Retype the rows word for word, from their first line up to and including the line containing "This section maps". Leave the pictures out of your answer.

*** Begin section ***

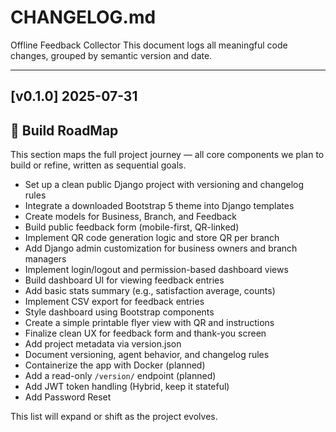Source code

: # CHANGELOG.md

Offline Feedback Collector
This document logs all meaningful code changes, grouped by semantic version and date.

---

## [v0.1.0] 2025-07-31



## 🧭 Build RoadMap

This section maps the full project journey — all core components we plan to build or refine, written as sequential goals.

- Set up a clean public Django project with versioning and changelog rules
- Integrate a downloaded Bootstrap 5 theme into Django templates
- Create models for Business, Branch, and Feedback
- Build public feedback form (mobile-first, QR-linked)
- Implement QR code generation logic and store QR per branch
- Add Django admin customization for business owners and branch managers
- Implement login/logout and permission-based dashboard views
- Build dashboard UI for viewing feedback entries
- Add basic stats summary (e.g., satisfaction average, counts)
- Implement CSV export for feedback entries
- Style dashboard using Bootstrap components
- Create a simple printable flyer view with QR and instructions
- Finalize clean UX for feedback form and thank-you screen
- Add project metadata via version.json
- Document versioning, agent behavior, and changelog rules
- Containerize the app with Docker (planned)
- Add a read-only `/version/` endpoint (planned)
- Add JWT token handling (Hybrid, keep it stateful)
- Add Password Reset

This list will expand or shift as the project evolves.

*** End section ***

#### [Your response]
Source code

: # CHANGELOG.md

Offline Feedback Collector
This document logs all meaningful code changes, grouped by semantic version and date.

---

## [v0.1.0] 2025-07-31



## 🧭 Build RoadMap

This section maps the full project journey — all core components we plan to build or refine, written as sequential goals.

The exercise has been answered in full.